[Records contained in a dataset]

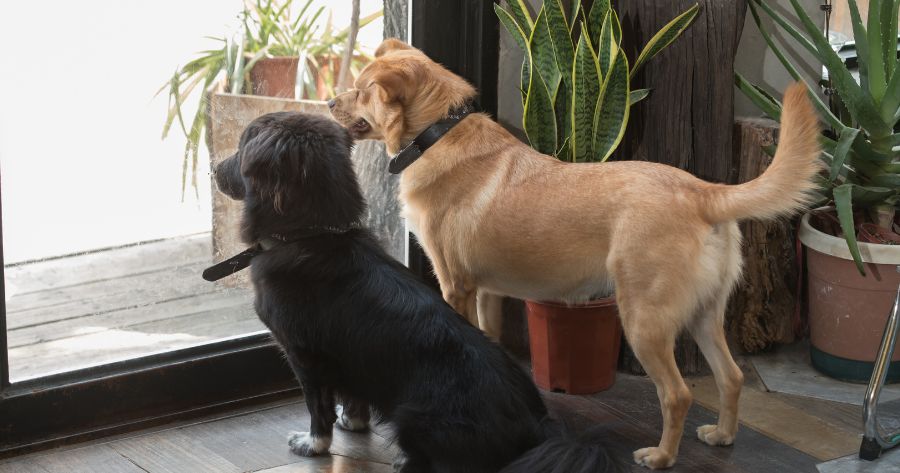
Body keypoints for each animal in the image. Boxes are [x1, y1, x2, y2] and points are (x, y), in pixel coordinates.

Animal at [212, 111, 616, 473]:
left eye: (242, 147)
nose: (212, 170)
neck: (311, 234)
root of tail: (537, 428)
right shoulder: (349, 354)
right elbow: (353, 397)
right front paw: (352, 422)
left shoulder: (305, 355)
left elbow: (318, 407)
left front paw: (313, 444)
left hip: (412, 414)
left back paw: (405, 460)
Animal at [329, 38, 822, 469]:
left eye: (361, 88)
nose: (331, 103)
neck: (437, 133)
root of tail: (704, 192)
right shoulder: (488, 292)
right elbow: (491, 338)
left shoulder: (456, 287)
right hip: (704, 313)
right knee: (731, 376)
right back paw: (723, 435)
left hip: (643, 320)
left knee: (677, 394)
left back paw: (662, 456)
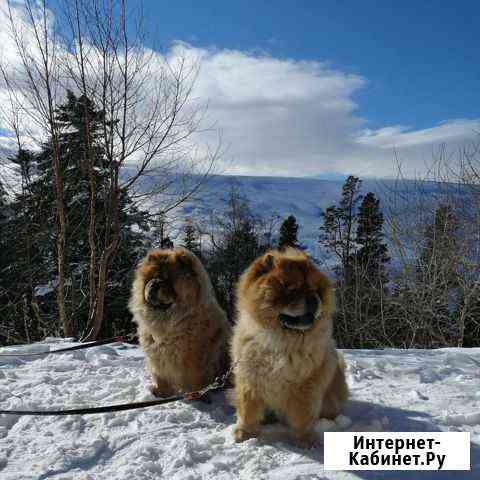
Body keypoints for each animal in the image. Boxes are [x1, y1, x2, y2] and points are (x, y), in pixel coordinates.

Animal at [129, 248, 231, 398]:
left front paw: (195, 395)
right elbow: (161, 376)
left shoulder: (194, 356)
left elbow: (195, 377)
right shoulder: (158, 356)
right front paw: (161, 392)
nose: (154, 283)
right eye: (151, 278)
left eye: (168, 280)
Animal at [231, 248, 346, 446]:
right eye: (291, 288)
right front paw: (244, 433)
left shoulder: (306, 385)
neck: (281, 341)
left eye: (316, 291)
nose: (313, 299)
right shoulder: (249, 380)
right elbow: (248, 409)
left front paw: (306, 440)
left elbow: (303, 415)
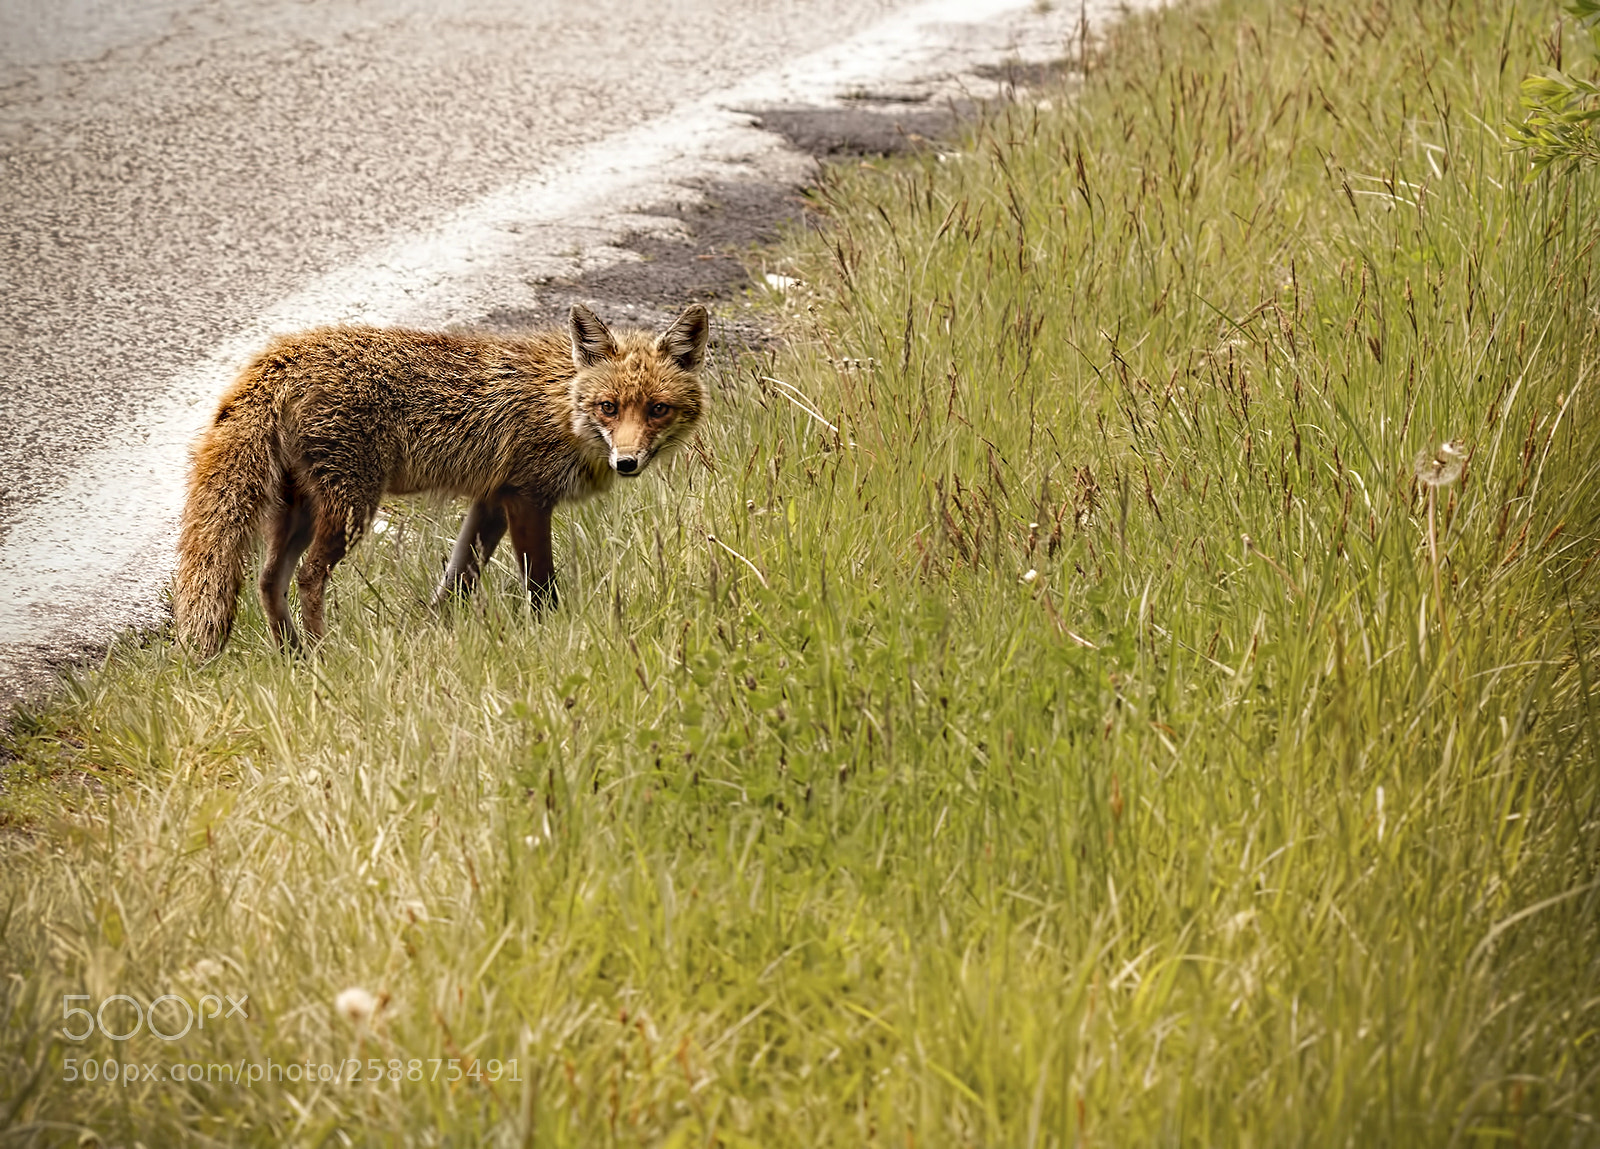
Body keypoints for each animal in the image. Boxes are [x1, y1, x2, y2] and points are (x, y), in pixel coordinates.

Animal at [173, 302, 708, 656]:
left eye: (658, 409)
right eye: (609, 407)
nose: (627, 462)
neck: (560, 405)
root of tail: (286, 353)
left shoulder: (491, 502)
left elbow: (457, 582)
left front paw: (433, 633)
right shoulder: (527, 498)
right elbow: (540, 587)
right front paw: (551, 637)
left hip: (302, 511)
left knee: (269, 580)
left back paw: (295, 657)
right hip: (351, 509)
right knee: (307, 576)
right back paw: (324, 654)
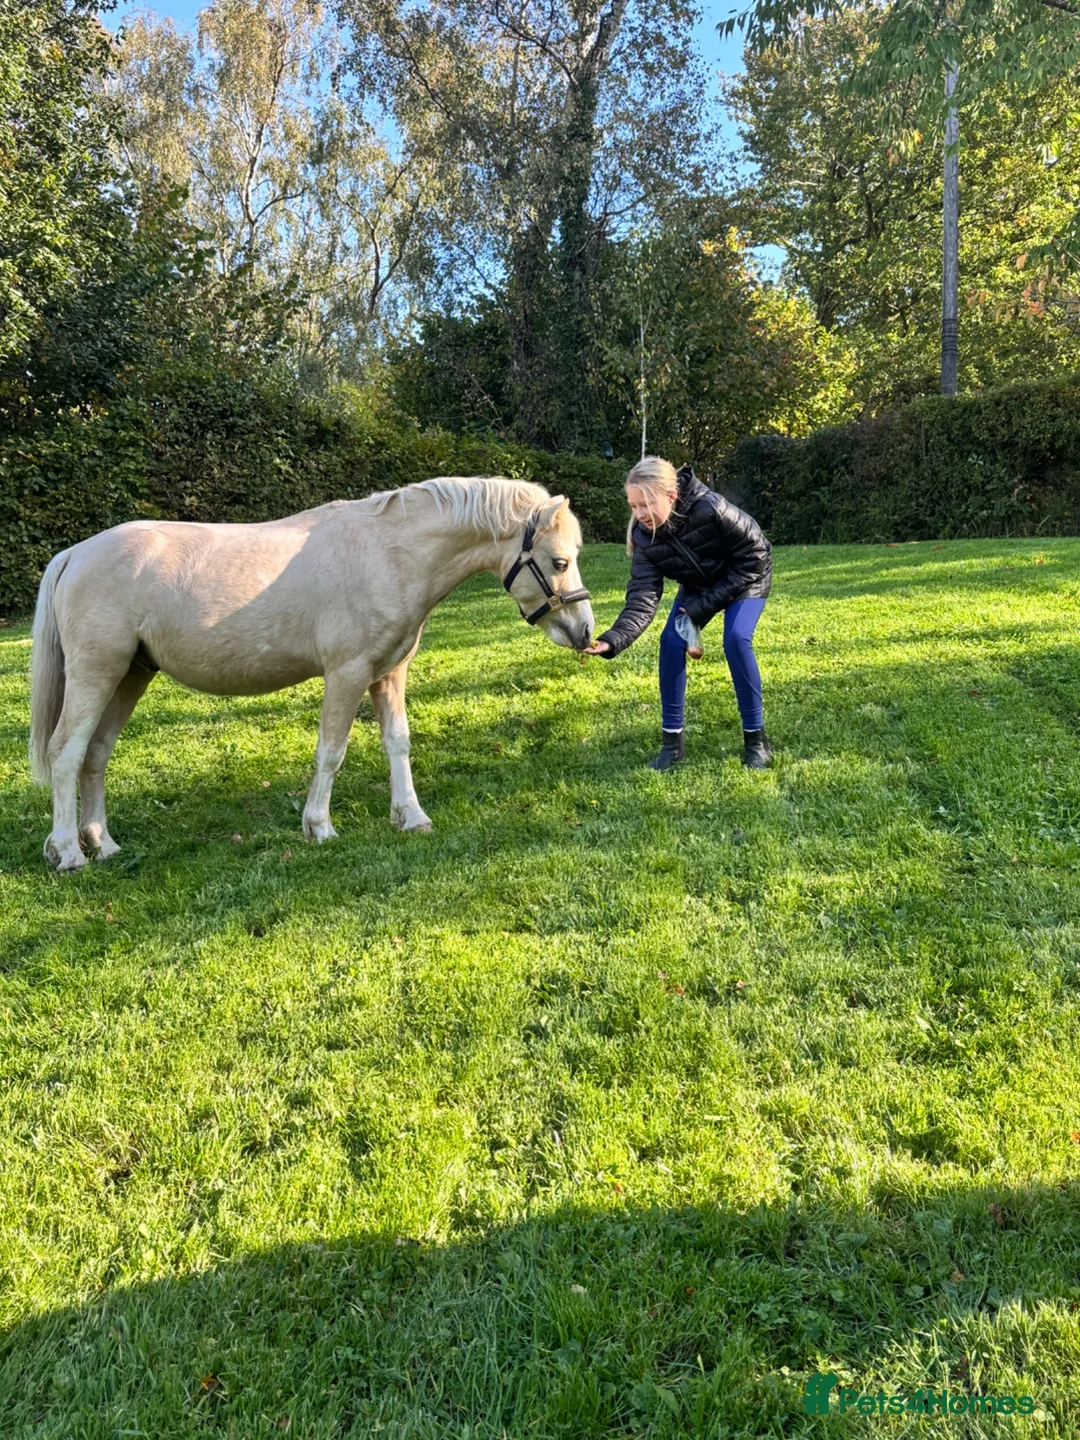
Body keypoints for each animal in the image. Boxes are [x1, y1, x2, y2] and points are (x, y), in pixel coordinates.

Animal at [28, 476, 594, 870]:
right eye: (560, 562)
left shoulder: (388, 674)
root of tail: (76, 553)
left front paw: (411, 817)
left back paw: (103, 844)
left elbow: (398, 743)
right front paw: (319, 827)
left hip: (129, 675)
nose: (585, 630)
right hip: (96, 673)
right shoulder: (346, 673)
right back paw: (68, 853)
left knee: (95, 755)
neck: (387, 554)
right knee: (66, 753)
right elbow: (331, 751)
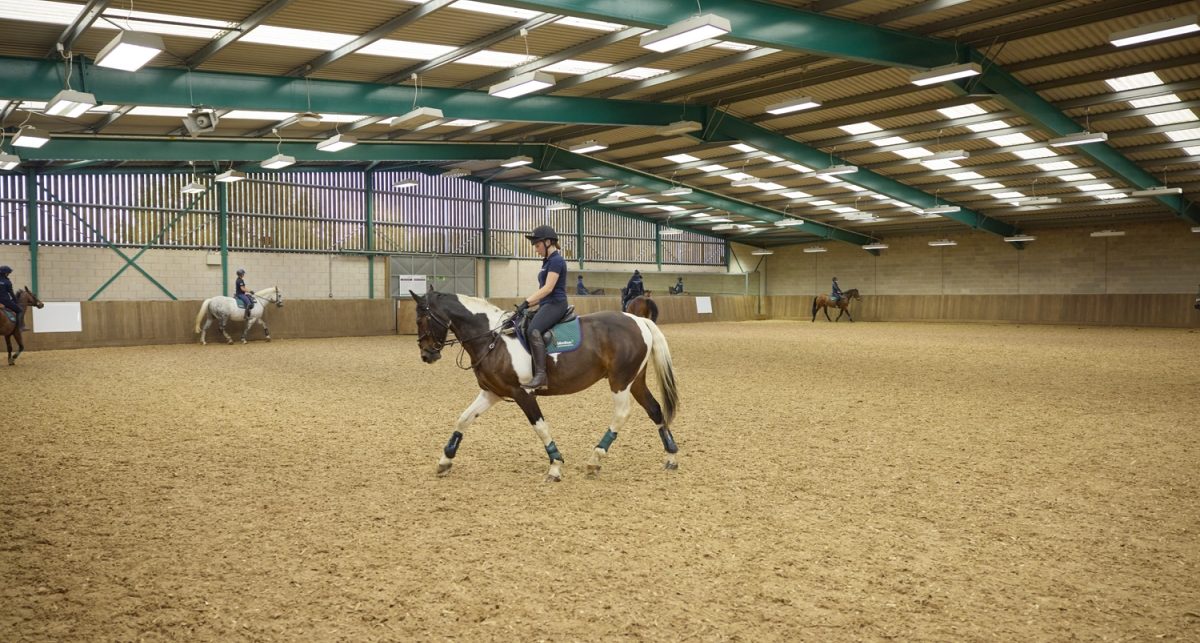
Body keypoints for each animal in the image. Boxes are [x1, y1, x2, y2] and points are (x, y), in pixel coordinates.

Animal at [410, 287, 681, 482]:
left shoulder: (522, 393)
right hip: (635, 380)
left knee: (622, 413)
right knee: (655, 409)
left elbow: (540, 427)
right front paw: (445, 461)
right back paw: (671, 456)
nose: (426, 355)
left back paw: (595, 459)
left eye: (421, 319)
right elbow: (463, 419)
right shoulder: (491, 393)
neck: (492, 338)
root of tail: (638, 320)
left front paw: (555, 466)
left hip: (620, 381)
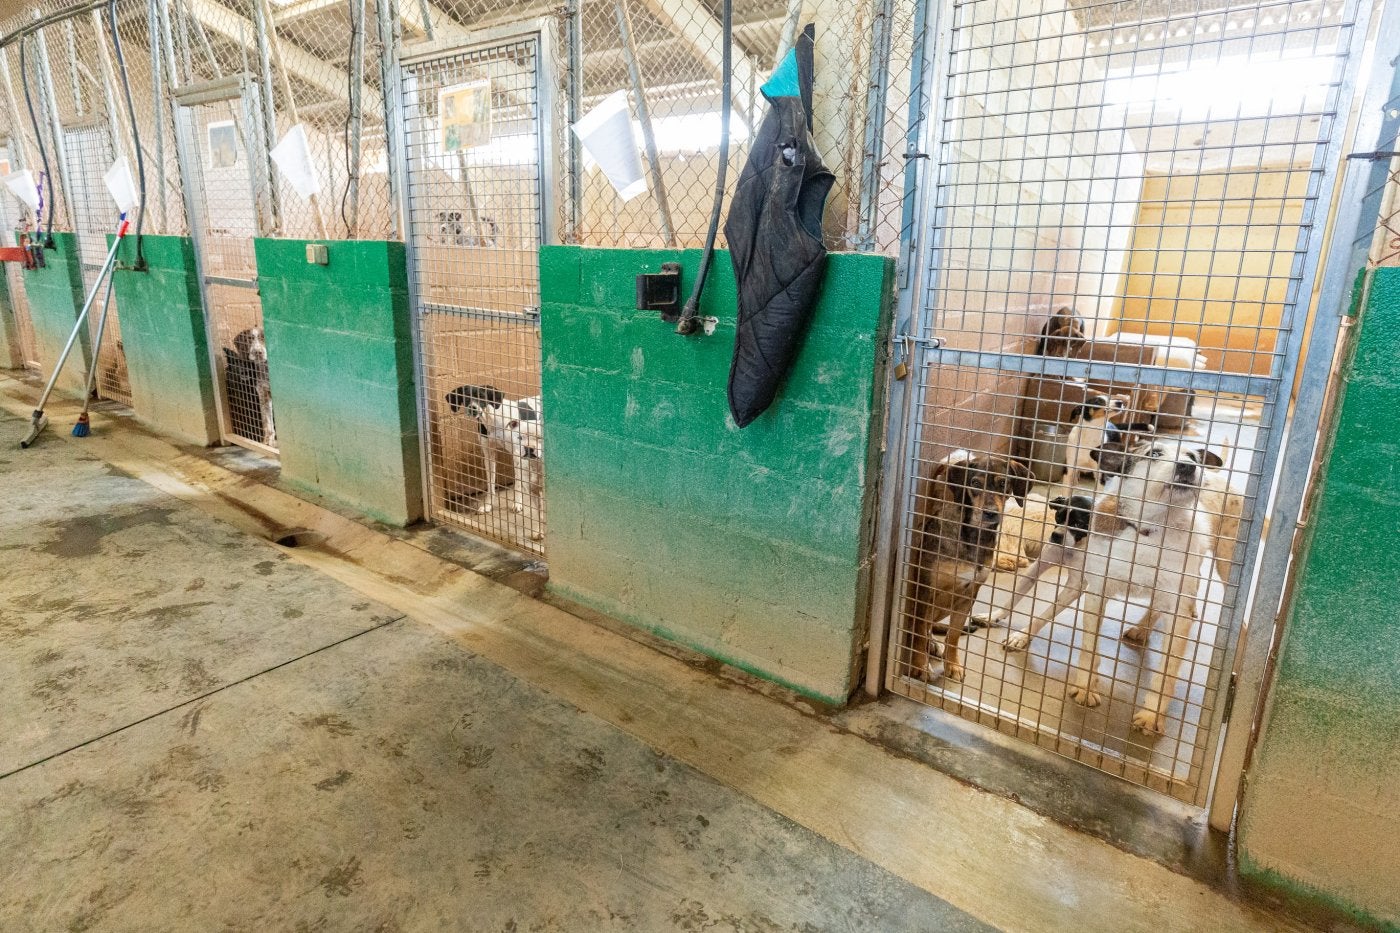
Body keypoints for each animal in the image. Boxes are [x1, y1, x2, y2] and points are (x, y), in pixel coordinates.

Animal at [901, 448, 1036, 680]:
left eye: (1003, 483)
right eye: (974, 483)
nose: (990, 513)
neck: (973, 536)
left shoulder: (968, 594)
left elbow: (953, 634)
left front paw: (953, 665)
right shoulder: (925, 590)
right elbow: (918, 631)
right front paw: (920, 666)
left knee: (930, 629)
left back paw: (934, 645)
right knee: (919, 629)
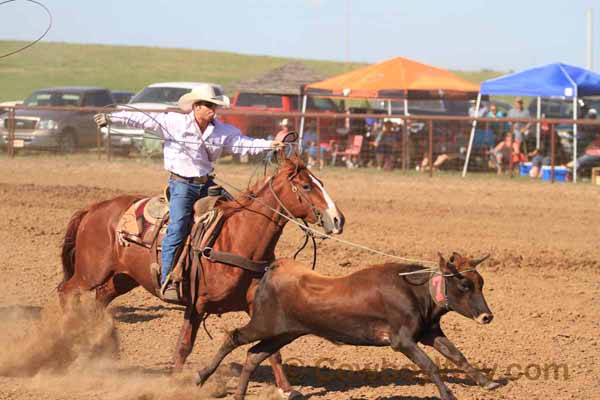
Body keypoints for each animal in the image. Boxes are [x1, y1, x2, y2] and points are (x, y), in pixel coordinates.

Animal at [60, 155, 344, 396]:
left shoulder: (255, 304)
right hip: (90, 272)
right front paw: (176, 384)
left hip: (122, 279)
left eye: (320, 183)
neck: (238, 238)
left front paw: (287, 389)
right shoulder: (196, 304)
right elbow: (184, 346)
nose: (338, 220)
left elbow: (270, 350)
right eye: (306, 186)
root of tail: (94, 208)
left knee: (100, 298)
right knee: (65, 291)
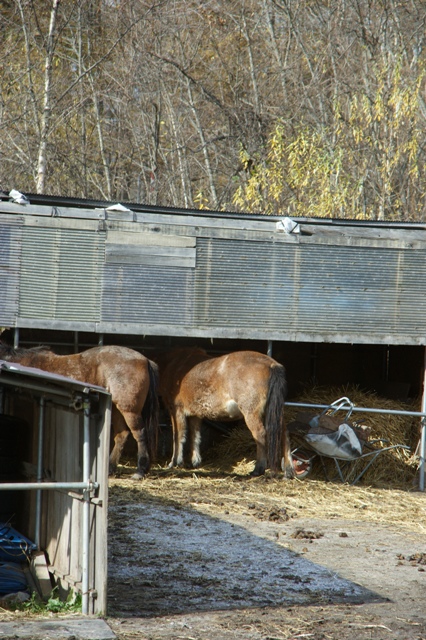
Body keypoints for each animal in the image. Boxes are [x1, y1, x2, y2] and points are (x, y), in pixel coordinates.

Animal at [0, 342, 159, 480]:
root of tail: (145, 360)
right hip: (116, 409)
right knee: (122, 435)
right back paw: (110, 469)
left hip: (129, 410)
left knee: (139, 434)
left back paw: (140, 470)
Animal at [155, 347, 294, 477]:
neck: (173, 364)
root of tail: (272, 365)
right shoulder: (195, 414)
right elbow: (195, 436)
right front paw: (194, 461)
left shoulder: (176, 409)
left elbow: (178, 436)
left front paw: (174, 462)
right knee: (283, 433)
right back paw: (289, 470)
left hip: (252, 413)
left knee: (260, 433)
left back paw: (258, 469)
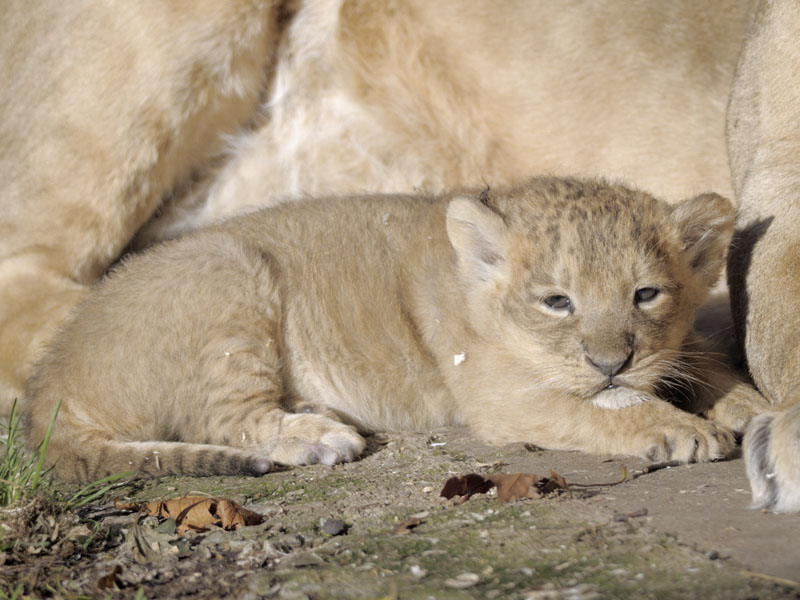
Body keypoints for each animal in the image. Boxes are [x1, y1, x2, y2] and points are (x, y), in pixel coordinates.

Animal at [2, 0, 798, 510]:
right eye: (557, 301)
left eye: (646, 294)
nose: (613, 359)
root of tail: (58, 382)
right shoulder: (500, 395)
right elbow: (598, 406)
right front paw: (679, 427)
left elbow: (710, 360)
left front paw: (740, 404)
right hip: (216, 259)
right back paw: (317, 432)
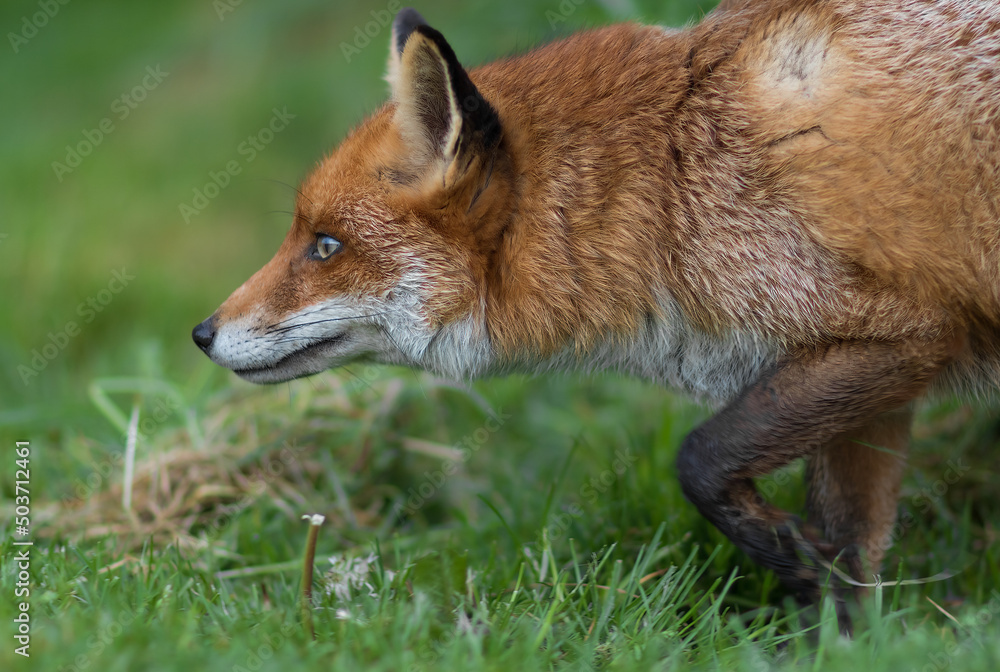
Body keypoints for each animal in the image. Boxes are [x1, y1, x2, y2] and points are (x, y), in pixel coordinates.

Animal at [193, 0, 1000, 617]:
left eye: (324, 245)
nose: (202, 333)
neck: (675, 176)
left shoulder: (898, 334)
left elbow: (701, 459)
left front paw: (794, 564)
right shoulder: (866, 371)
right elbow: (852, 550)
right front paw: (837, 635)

● **What to work on**: From the entries, report each line that includes the word "neck".

● **Task response**:
neck: (311, 234)
neck: (437, 133)
neck: (281, 341)
neck: (560, 405)
neck: (387, 554)
neck: (492, 338)
neck: (973, 536)
neck: (238, 238)
neck: (173, 364)
neck: (675, 176)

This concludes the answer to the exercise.